The impact of drones in the counterterror campaign is hard to overstate: terror groups, like many organizations, develop into global threats not because they can recruit suicide bombers but because they have leaders with vision, capability, commitment, and experience. Tactical leaders might view a local government as their primary adversary; strategic leaders, from Osama bin Laden to Abu Musab al-Zarqawi in Iraq to Anwar al-Awlaki in Yemen, have broader horizons. They see the United States and its allies as the root of their problems, and they inspire groups to respond to their vision. Like it or not, they are leaders.
In warzones, drones are another tool to eliminate this leadership. Like bullets from rifled weapons that are more accurate for sniper killings than mini-balls from muskets; like tanks that pack more firepower than infantry; like advances in aircraft that proved so devastating against German cities during World War II. Drones, too, are another advance in the way we can strike an adversary with lethal force, a more surgical, high-tech way to kill an enemy in a warzone, but another weapon in the machine of war nonetheless.
Questions about the ethics of drones, in warzones, would seem misdirected. We have a common understanding, rules of war, for battlefields. If you hear an adversary’s voice on a radio and fire a piece of artillery against that position, you have acted within the rules of warfare. If you strike with a drone, the delivery tool is different, but the target and result are the same. It often appears that our focus on drones stems more from fascination with new technology than with any real distinction between what a drone is designed to do—eliminate the enemy—and what a conventional airstrike would accomplish. Drones capture the public’s attention partly because they are a rare example of reality that looks like TV drama.
Beyond the question of whether drones are inherently different weapons, we face a more serious question: What, if anything, is new? The answer raises a much more complicated series of ethical and policy decisions than the technology itself. In an age of non-state threats that are as deadly as al Qaeda, and more pervasive—drug trafficking organizations, human trafficking networks, and pirates off Somalia, to name a few—armed drones give policymakers, and operators, the option of intervening in areas that are not warzones. If we can kill one of the few remaining al Qaeda leaders in the tribal areas of Pakistan, a leader who represents a declining threat, why not the leader of a Mexican drug cartel, whose organization in 2012 will destroy the lives of far more American children than any al Qaeda leader ever will?

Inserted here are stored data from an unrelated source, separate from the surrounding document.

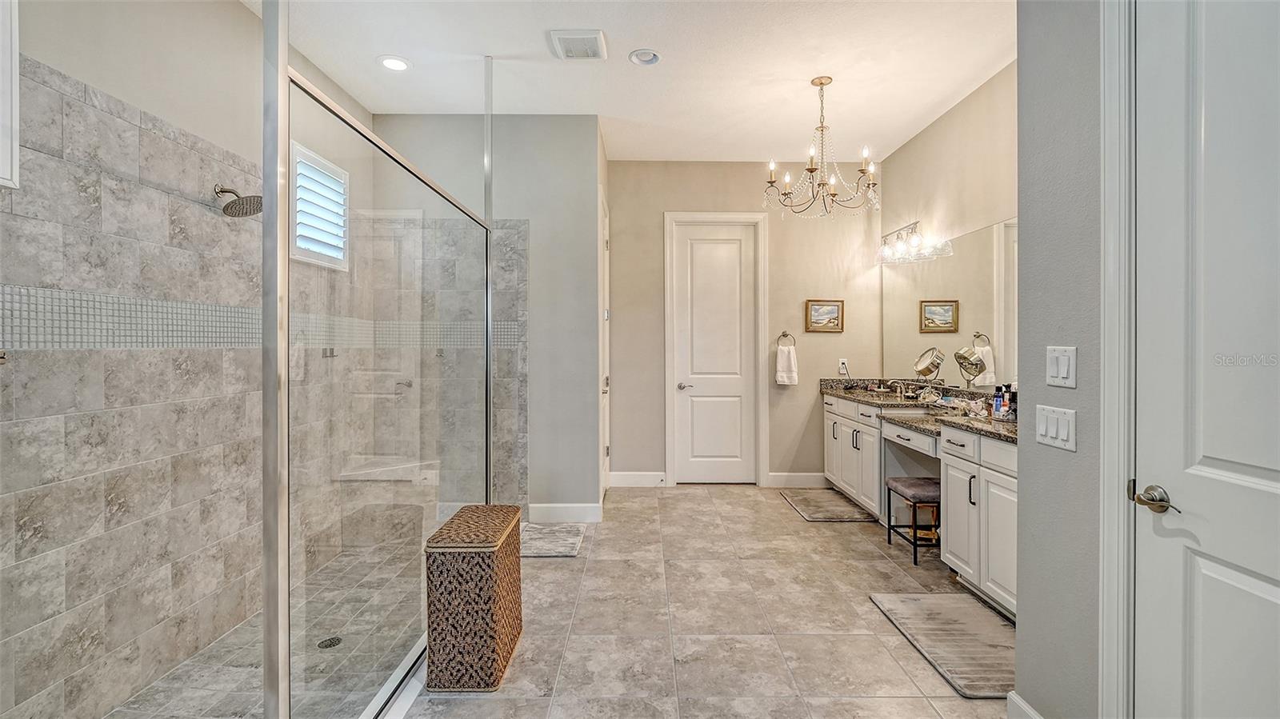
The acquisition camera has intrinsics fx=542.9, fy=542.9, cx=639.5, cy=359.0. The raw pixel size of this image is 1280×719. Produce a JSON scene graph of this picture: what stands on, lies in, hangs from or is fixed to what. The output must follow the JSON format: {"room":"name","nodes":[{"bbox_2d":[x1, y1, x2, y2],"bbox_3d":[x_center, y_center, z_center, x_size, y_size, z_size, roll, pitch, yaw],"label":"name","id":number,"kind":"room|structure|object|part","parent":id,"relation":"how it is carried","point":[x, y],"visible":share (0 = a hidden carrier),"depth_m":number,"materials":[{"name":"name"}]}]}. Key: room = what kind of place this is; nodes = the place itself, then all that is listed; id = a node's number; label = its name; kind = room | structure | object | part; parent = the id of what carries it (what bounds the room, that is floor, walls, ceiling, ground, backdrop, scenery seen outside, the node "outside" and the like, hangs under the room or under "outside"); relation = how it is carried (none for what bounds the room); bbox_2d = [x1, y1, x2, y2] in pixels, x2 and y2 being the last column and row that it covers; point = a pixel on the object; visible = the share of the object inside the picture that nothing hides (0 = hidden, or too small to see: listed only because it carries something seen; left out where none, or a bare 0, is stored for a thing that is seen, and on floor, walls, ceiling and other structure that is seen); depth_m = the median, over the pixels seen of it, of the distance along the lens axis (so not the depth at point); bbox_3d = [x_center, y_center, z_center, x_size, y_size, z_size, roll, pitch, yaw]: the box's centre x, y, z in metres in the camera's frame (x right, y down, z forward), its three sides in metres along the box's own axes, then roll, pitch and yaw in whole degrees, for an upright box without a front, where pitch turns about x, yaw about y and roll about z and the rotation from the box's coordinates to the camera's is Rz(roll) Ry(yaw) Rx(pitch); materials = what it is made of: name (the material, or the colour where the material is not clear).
{"room":"bathroom","nodes":[
{"label":"bathroom","id":0,"kind":"room"},
{"bbox_2d":[0,0,363,718],"bbox_3d":[-1.953,-0.229,2.095,0.136,3.066,3.913,0,0,0],"label":"left wall","id":1,"kind":"structure","parent":0,"point":[91,81],"depth_m":2.11,"materials":[{"name":"tile"}]},
{"bbox_2d":[0,0,20,189],"bbox_3d":[-1.951,-0.894,1.355,0.154,0.755,0.717,0,0,0],"label":"trim","id":2,"kind":"structure","parent":1,"relation":"attached to","point":[17,55],"depth_m":1.65,"materials":[{"name":"white paint"}]},
{"bbox_2d":[214,184,263,218],"bbox_3d":[-1.852,-0.729,2.499,0.226,0.152,0.159,0,0,0],"label":"shower head","id":3,"kind":"object","parent":1,"relation":"attached to","point":[232,204],"visible":0.97,"depth_m":2.48},
{"bbox_2d":[289,140,351,269],"bbox_3d":[-2.008,-0.912,3.335,0.119,0.677,0.642,0,0,0],"label":"window","id":4,"kind":"structure","parent":1,"relation":"in","point":[302,257],"depth_m":3.36,"materials":[{"name":"white"}]},
{"bbox_2d":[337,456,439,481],"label":"shower bench","id":5,"kind":"object","parent":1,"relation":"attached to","point":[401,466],"visible":0.69,"depth_m":3.79,"materials":[{"name":"white"}]},
{"bbox_2d":[101,540,428,718],"bbox_3d":[-1.535,1.326,2.349,1.265,0.094,2.812,0,0,0],"label":"shower floor","id":6,"kind":"structure","parent":0,"point":[242,631],"depth_m":2.36,"materials":[{"name":"tile"}]},
{"bbox_2d":[317,636,342,648],"bbox_3d":[-1.415,1.293,2.476,0.095,0.005,0.098,0,0,0],"label":"shower drain","id":7,"kind":"object","parent":6,"relation":"in","point":[332,642],"visible":0.82,"depth_m":2.47,"materials":[{"name":"metal"}]},
{"bbox_2d":[377,116,603,522],"bbox_3d":[-1.184,-0.295,4.136,1.649,3.062,0.133,0,0,0],"label":"wall","id":8,"kind":"structure","parent":0,"point":[579,151],"depth_m":4.07,"materials":[{"name":"grey paint"}]},
{"bbox_2d":[529,502,603,522],"bbox_3d":[-0.577,1.154,4.068,0.555,0.135,0.019,0,0,0],"label":"baseboard","id":9,"kind":"structure","parent":8,"relation":"attached to","point":[552,506],"depth_m":4.06,"materials":[{"name":"white paint"}]},
{"bbox_2d":[600,196,611,499],"bbox_3d":[-0.291,-0.046,4.616,0.083,2.534,0.864,0,0,0],"label":"side door","id":10,"kind":"structure","parent":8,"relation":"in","point":[607,346],"depth_m":4.67,"materials":[{"name":"white"}]},
{"bbox_2d":[248,0,1018,162],"bbox_3d":[0.104,-1.838,2.172,4.332,0.107,6.285,0,0,0],"label":"ceiling","id":11,"kind":"structure","parent":0,"point":[794,71],"depth_m":3.31,"materials":[{"name":"white paint"}]},
{"bbox_2d":[377,54,411,70],"bbox_3d":[-1.496,-1.800,3.310,0.194,0.009,0.193,0,0,0],"label":"recessed light","id":12,"kind":"object","parent":11,"relation":"in","point":[387,62],"visible":0.99,"depth_m":3.30,"materials":[{"name":"white"}]},
{"bbox_2d":[548,29,607,60],"bbox_3d":[-0.356,-1.791,3.116,0.304,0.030,0.316,0,0,0],"label":"ceiling vent","id":13,"kind":"object","parent":11,"relation":"attached to","point":[596,35],"visible":0.99,"depth_m":3.08,"materials":[{"name":"white plastic"}]},
{"bbox_2d":[628,48,661,65],"bbox_3d":[0.031,-1.791,3.220,0.190,0.020,0.189,0,0,0],"label":"recessed light","id":14,"kind":"object","parent":11,"relation":"in","point":[649,58],"visible":0.99,"depth_m":3.21,"materials":[{"name":"white metal"}]},
{"bbox_2d":[764,75,880,218],"bbox_3d":[1.188,-1.373,3.541,0.709,0.876,0.704,0,0,0],"label":"chandelier","id":15,"kind":"object","parent":11,"relation":"hanging from","point":[834,195],"visible":1,"depth_m":3.51,"materials":[{"name":"metal"}]},
{"bbox_2d":[391,485,1011,718],"bbox_3d":[0.301,1.296,2.074,4.010,0.100,6.650,0,0,0],"label":"tile floor","id":16,"kind":"structure","parent":0,"point":[788,523],"depth_m":2.57,"materials":[{"name":"beige tile"}]},
{"bbox_2d":[274,49,490,718],"bbox_3d":[-0.928,0.156,2.478,0.101,2.084,2.066,0,0,0],"label":"glass shower enclosure","id":17,"kind":"object","parent":16,"relation":"on","point":[487,354],"visible":0.94,"depth_m":1.90,"materials":[{"name":"glass"}]},
{"bbox_2d":[423,505,523,691],"bbox_3d":[-0.674,0.969,2.280,0.286,0.570,0.519,0,0,0],"label":"wicker hamper","id":18,"kind":"object","parent":16,"relation":"on","point":[441,571],"visible":0.99,"depth_m":2.05,"materials":[{"name":"brown wicker"}]},
{"bbox_2d":[516,522,585,557],"bbox_3d":[-0.659,1.211,3.633,0.523,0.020,0.574,0,0,0],"label":"bath mat","id":19,"kind":"object","parent":16,"relation":"on","point":[556,551],"visible":0.82,"depth_m":3.58,"materials":[{"name":"grey carpet"}]},
{"bbox_2d":[777,488,874,522],"bbox_3d":[1.487,1.194,4.433,0.498,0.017,0.785,0,0,0],"label":"bath mat","id":20,"kind":"object","parent":16,"relation":"on","point":[825,514],"visible":0.98,"depth_m":4.34,"materials":[{"name":"carpet"}]},
{"bbox_2d":[884,476,941,564],"bbox_3d":[1.790,1.009,3.429,0.326,0.447,0.380,0,0,0],"label":"vanity stool","id":21,"kind":"object","parent":16,"relation":"on","point":[926,482],"visible":0.76,"depth_m":3.34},
{"bbox_2d":[824,396,1016,619],"bbox_3d":[1.893,0.755,3.716,0.588,0.935,3.177,0,0,0],"label":"vanity cabinet","id":22,"kind":"object","parent":16,"relation":"on","point":[991,471],"visible":0.41,"depth_m":3.17,"materials":[{"name":"white paint"}]},
{"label":"drawer","id":23,"kind":"part","parent":22,"relation":"part of","materials":[{"name":"white paint"}]},
{"bbox_2d":[820,377,1016,442],"bbox_3d":[2.026,0.314,3.836,0.696,0.142,2.920,0,0,0],"label":"granite countertop","id":24,"kind":"structure","parent":22,"relation":"on","point":[862,396],"depth_m":3.82,"materials":[{"name":"stone"}]},
{"bbox_2d":[884,378,914,397],"bbox_3d":[2.107,0.230,4.429,0.246,0.133,0.155,0,0,0],"label":"faucet","id":25,"kind":"object","parent":24,"relation":"on","point":[899,384],"visible":0.99,"depth_m":4.43,"materials":[{"name":"silver metal"}]},
{"bbox_2d":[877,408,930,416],"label":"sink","id":26,"kind":"object","parent":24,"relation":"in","point":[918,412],"visible":0.29,"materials":[{"name":"white"}]},
{"bbox_2d":[913,346,945,392],"bbox_3d":[2.130,0.112,4.000,0.187,0.400,0.173,0,1,43],"label":"makeup mirror","id":27,"kind":"object","parent":24,"relation":"on","point":[920,362],"visible":0.99,"depth_m":3.98,"materials":[{"name":"mirror"}]},
{"bbox_2d":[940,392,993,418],"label":"toiletries","id":28,"kind":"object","parent":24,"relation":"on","point":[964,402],"visible":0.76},
{"bbox_2d":[992,384,1003,417],"bbox_3d":[2.011,0.241,3.047,0.054,0.189,0.052,0,0,0],"label":"bottle","id":29,"kind":"object","parent":24,"relation":"on","point":[996,402],"visible":0.97,"depth_m":3.03,"materials":[{"name":"blue plastic"}]},
{"bbox_2d":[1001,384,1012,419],"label":"bottle","id":30,"kind":"object","parent":24,"relation":"on","point":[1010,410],"visible":0.92,"depth_m":2.96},
{"bbox_2d":[870,592,1015,698],"bbox_3d":[1.446,1.232,2.432,0.505,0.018,0.852,0,0,0],"label":"bath mat","id":31,"kind":"object","parent":16,"relation":"on","point":[903,597],"visible":0.84,"depth_m":2.40,"materials":[{"name":"grey carpet"}]},
{"bbox_2d":[611,158,881,488],"bbox_3d":[0.985,-0.318,5.158,2.688,3.048,0.136,0,0,0],"label":"back wall","id":32,"kind":"structure","parent":0,"point":[822,341],"depth_m":5.10,"materials":[{"name":"beige paint"}]},
{"bbox_2d":[608,471,666,486],"bbox_3d":[-0.038,1.131,5.115,0.528,0.133,0.015,0,0,0],"label":"baseboard","id":33,"kind":"structure","parent":32,"relation":"attached to","point":[628,480],"depth_m":5.11,"materials":[{"name":"white paint"}]},
{"bbox_2d":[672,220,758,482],"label":"white door","id":34,"kind":"structure","parent":32,"relation":"in","point":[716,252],"depth_m":5.16,"materials":[{"name":"white paint"}]},
{"bbox_3d":[0.415,0.264,5.153,0.143,0.066,0.129,0,0,0],"label":"lever handle","id":35,"kind":"part","parent":34,"relation":"part of","materials":[{"name":"silver metal"}]},
{"bbox_2d":[663,212,767,486],"bbox_3d":[0.714,-0.080,5.167,0.963,2.568,0.150,0,0,0],"label":"door frame","id":36,"kind":"structure","parent":32,"relation":"attached to","point":[762,263],"depth_m":5.11,"materials":[{"name":"white paint"}]},
{"bbox_2d":[776,331,796,346],"bbox_3d":[1.369,-0.183,5.073,0.202,0.168,0.055,0,0,0],"label":"towel ring","id":37,"kind":"object","parent":32,"relation":"attached to","point":[783,334],"visible":0.92,"depth_m":5.06,"materials":[{"name":"silver metal"}]},
{"bbox_2d":[775,344,799,383],"bbox_3d":[1.369,0.055,5.051,0.193,0.353,0.102,0,0,0],"label":"hand towel","id":38,"kind":"object","parent":37,"relation":"hanging from","point":[778,378],"visible":0.98,"depth_m":5.02,"materials":[{"name":"white fabric"}]},
{"bbox_2d":[766,472,827,487],"bbox_3d":[1.556,1.127,5.071,0.666,0.133,0.015,0,0,0],"label":"baseboard","id":39,"kind":"structure","parent":32,"relation":"attached to","point":[811,478],"depth_m":5.06,"materials":[{"name":"white paint"}]},
{"bbox_2d":[804,299,843,332],"bbox_3d":[1.708,-0.402,5.035,0.341,0.303,0.026,0,0,0],"label":"framed picture","id":40,"kind":"object","parent":32,"relation":"attached to","point":[832,305],"visible":0.99,"depth_m":5.03,"materials":[{"name":"gold wood"}]},
{"bbox_2d":[837,357,848,373],"bbox_3d":[1.880,0.055,5.013,0.076,0.127,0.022,0,0,0],"label":"wall socket","id":41,"kind":"object","parent":32,"relation":"attached to","point":[843,366],"visible":0.95,"depth_m":5.01,"materials":[{"name":"white plastic"}]},
{"bbox_2d":[876,60,1017,397],"bbox_3d":[2.279,-0.317,3.407,0.125,3.034,3.472,0,0,0],"label":"right wall","id":42,"kind":"structure","parent":0,"point":[922,138],"depth_m":3.81,"materials":[{"name":"beige paint"}]},
{"bbox_2d":[876,220,950,262],"bbox_3d":[2.143,-0.972,4.482,0.205,0.243,0.716,0,0,0],"label":"vanity light","id":43,"kind":"object","parent":42,"relation":"attached to","point":[885,252],"visible":0.99,"depth_m":4.43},
{"bbox_2d":[881,217,1016,389],"bbox_3d":[2.258,-0.345,3.740,0.007,1.040,2.805,0,0,0],"label":"wall mirror","id":44,"kind":"object","parent":42,"relation":"attached to","point":[952,268],"visible":0.66,"depth_m":3.87,"materials":[{"name":"mirror"}]},
{"bbox_2d":[1015,0,1103,718],"bbox_3d":[1.310,-0.268,0.701,0.143,3.043,2.356,0,0,0],"label":"right wall","id":45,"kind":"structure","parent":0,"point":[1019,62],"depth_m":1.62,"materials":[{"name":"grey paint"}]},
{"bbox_2d":[1005,691,1043,718],"bbox_3d":[1.252,1.185,1.389,0.018,0.135,0.876,0,0,0],"label":"baseboard","id":46,"kind":"structure","parent":45,"relation":"attached to","point":[1022,704],"depth_m":1.78,"materials":[{"name":"white paint"}]},
{"bbox_2d":[1035,404,1076,450],"bbox_3d":[1.219,0.198,1.604,0.013,0.116,0.161,0,0,0],"label":"light switch","id":47,"kind":"object","parent":45,"relation":"attached to","point":[1052,434],"visible":0.98,"depth_m":1.59,"materials":[{"name":"white plastic"}]},
{"bbox_2d":[1044,344,1075,387],"bbox_3d":[1.220,0.021,1.580,0.013,0.116,0.119,0,0,0],"label":"light switch","id":48,"kind":"object","parent":45,"relation":"attached to","point":[1066,373],"visible":0.97,"depth_m":1.57,"materials":[{"name":"white plastic"}]},
{"bbox_2d":[1098,0,1137,718],"bbox_3d":[1.319,0.011,0.976,0.160,2.499,1.089,0,0,0],"label":"door frame","id":49,"kind":"structure","parent":45,"relation":"attached to","point":[1121,517],"depth_m":1.43,"materials":[{"name":"white paint"}]},
{"bbox_2d":[1134,0,1279,718],"bbox_3d":[1.297,0.091,1.012,0.098,2.404,0.893,0,0,0],"label":"right door","id":50,"kind":"structure","parent":45,"relation":"in","point":[1276,466],"depth_m":1.26,"materials":[{"name":"white paint"}]},
{"bbox_3d":[1.286,0.351,1.360,0.076,0.064,0.145,0,0,0],"label":"lever handle","id":51,"kind":"part","parent":50,"relation":"part of","materials":[{"name":"metal"}]}
]}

Many would be uncomfortable with this scenario, particularly if Mexico’s political leadership had not approved. But what if they had, should we proceed? Would such a strike be an appropriate use of American force? And if not, why is al Qaeda a more appropriate target than the leader of a drug trafficking organization who will damage our way of life in every city and town in this country?
Many of the groups we worry about operate in areas that, unlike Mexico, do not have effective governance. Some of these groups are terror organizations. We have already chosen what our path is against these targets: al Qaeda-affiliated leaders in Somalia are dead, and the threat from the Horn of Africa diminished, as a result of this choice. But in the new, stateless battles that are not terror-related, if they are cartels, should we make the same choice?
During the past decade or more, Americans have been clear about their redefinition of national security: it is not just an offshore threat, a Soviet nuclear arsenal or Chinese missiles directed at Taiwan. Instead, we expect government to prevent the rise of transnational problems that are reaching our streets from overseas, from Central American gangs to Southeast Asian human traffickers to drug dealers. But they also have a sense that America is the land of rule of law, where justice is served in a court unless a grave national security threat requires war.
Today, with the advent of drones, we are facing questions about whether we should keep these threats offshore, without an American boot on foreign soil. Do we want to authorize the killing of cartel leaders who threaten our children? Or do we believe that the expansion of drone killings moves us away from a culture where the rule of law dominates, and toward a culture where targeted killings are accepted as justice?
Drones are not technological challenges. Nor do they require a fundamental rethink in our concept of war. They are, however, a potential revolution in how we think about the projection of American power, and the capability we have given future Presidents to intervene without human intervention. The questions are harder: Do you want to kill, to reduce an emerging threat before it reaches our shores? Or do you want to limit authorized killings to warzones? If it’s security you insist on, we now have the most surgical killing machine the world has ever seen. Is that the future you want? And if not, are you prepared to accept the consequences?